(Text Opens)
I am trying to write a simple program using Lucene 2.9.4 which searches for a phrase query but I am getting 0 hits
public class HelloLucene {
public static
There are two issues with the code (and they have nothing to do with your version of Lucene):
1) the StandardAnalyzer does not index stopwords (like "in"), so the PhraseQuery will never be able to find the phrase "Lucene in"
2) as mentioned by Xodarap and Shashikant Kore, your call to create a document needs to include Index.ANALYZED, otherwise Lucene does not use the Analyzer on this section of the Document. There's probably a nifty way to do it with Index.NOT_ANALYZED, but I'm not familiar with it.
For an easy fix, change your addDoc method to:
public static void addDoc(IndexWriter w, String value)throws IOException{
Document doc = new Document();
doc.add(new Field("content", value, Field.Store.YES, Field.Index.ANALYZED));
w.addDocument(doc);
}
and modify your creation of the PhraseQuery to:
PhraseQuery pq = new PhraseQuery();
pq.add(new Term("content", "computer"),0);
pq.add(new Term("content", "science"),1);
pq.setSlop(0);
This will give you the result below since both "computer" and "science" are not stopwords:
Found 1 hits.
1.The Art of Computer Science
If you want to find "Lucene in Action", you can increase the slop of this PhraseQuery (increasing the 'gap' between the two words):
PhraseQuery pq = new PhraseQuery();
pq.add(new Term("content", "lucene"),0);
pq.add(new Term("content", "action"),1);
pq.setSlop(1);
If you really want to search for the sentence "lucene in", you will need to select a different analyzer (like the SimpleAnalyzer). In Lucene 2.9, just replace your call to the StandardAnalyzer with:
SimpleAnalyzer analyzer = new SimpleAnalyzer();
Or, if you're using version 3.1 or higher, you need to add the version information:
SimpleAnalyzer analyzer = new SimpleAnalyzer(Version.LUCENE_35);
Here is a helpful post on a similar issue (this will help you get going with PhraseQuery): Exact Phrase search using Lucene? -- see WhiteFang34's answer.
This is my solution with Lucene Version.LUCENE_35. It is also called Lucene 3.5.0 from http://lucene.apache.org/java/docs/releases.html. If you are using an IDE like Eclipse, you can add the .jar file to your build path, this is the direct link to the 3.5.0.jar file: http://repo1.maven.org/maven2/org/apache/lucene/lucene-core/3.5.0/lucene-core-3.5.0.jar.
When a new version of Lucene comes out this solution will still be applicable ONLY if you continue using the 3.5.0.jar.
(Text Closes)
To do:
1) Answer these questions from the Lucene phrase-query thread:
(a) Which analyzer does not index stopwords such as "in"?
(b) What slop value is set in the query for finding "Lucene in Action"?
(c) What must be added to the SimpleAnalyzer call in version 3.1 or higher?
2) Write what comes next in the Lucene phrase-query thread, starting after its final sentence.
(Data under study Opens)
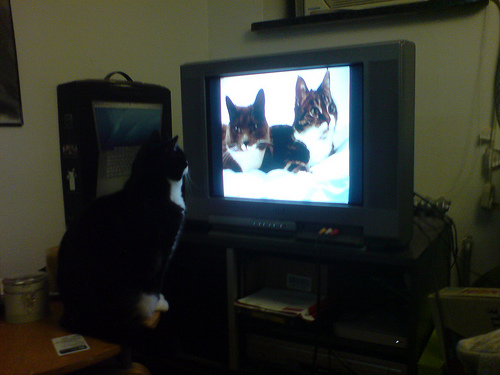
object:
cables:
[319, 227, 334, 236]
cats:
[220, 88, 273, 173]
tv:
[178, 39, 416, 258]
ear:
[254, 87, 266, 108]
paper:
[50, 331, 92, 356]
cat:
[37, 129, 190, 374]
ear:
[293, 75, 307, 96]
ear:
[319, 67, 332, 89]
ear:
[225, 95, 238, 115]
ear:
[164, 135, 179, 153]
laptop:
[92, 100, 163, 198]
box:
[57, 79, 172, 228]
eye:
[231, 125, 241, 133]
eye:
[308, 105, 323, 118]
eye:
[326, 102, 338, 114]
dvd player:
[330, 324, 414, 347]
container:
[2, 274, 47, 325]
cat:
[270, 67, 337, 173]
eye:
[249, 121, 258, 131]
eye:
[327, 100, 336, 115]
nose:
[240, 131, 250, 145]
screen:
[206, 64, 366, 206]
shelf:
[250, 1, 490, 36]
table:
[0, 301, 160, 373]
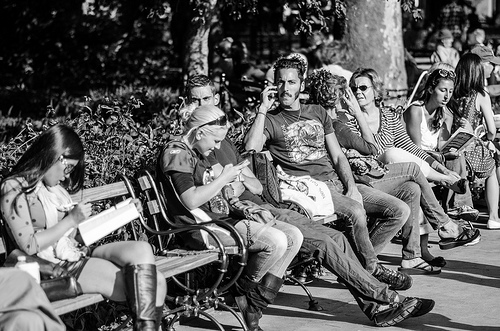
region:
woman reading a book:
[422, 64, 479, 173]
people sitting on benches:
[5, 51, 495, 328]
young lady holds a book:
[7, 116, 174, 329]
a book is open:
[69, 191, 149, 247]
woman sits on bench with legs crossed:
[0, 119, 176, 330]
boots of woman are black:
[116, 254, 173, 329]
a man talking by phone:
[246, 53, 344, 155]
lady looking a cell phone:
[166, 102, 261, 216]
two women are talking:
[307, 61, 414, 155]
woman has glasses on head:
[407, 64, 467, 122]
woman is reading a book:
[411, 56, 485, 168]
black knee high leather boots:
[123, 262, 172, 328]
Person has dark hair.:
[28, 117, 88, 163]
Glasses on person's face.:
[54, 148, 113, 176]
(Data under study Closes)
Answers by task:
1)
(a) The StandardAnalyzer.
(b) 1.
(c) The version information, as in Version.LUCENE_35.

2)
Now for the code:
import java.io.IOException;
import org.apache.lucene.analysis.Analyzer;
import org.apache.lucene.analysis.standard.StandardAnalyzer;
import org.apache.lucene.document.Document;
import org.apache.lucene.document.Field;
import org.apache.lucene.index.IndexReader;
import org.apache.lucene.index.IndexWriter;
import org.apache.lucene.index.IndexWriterConfig;
import org.apache.lucene.queryParser.ParseException;
import org.apache.lucene.queryParser.QueryParser;
import org.apache.lucene.search.IndexSearcher;
import org.apache.lucene.search.Query;
import org.apache.lucene.search.ScoreDoc;
import org.apache.lucene.store.Directory;
import org.apache.lucene.store.RAMDirectory;
import org.apache.lucene.util.Version;
public class Index {
public static void main(String[] args) throws IOException, ParseException {
// To store the Lucene index in RAM
Directory directory = new RAMDirectory();
// To store the Lucene index in your harddisk, you can use:
//Directory directory = FSDirectory.open("/foo/bar/testindex");
// Set the analyzer that you want to use for the task.
Analyzer analyzer = new StandardAnalyzer(Version.LUCENE_35);
// Creating Lucene Index; note, the new version demands configurations.
IndexWriterConfig config = new IndexWriterConfig(
Version.LUCENE_35, analyzer);
IndexWriter writer = new IndexWriter(directory, config);
// Note: There are other ways of initializing the IndexWriter.
// (see http://lucene.apache.org/java/3_5_0/api/all/org/apache/lucene/index/IndexWriter.html)
// The new version of Documents.add in Lucene requires a Field argument,
// and there are a few ways of calling the Field constructor.
// (see http://lucene.apache.org/java/3_5_0/api/core/org/apache/lucene/document/Field.html)
// Here I just use one of the Field constructor that takes a String parameter.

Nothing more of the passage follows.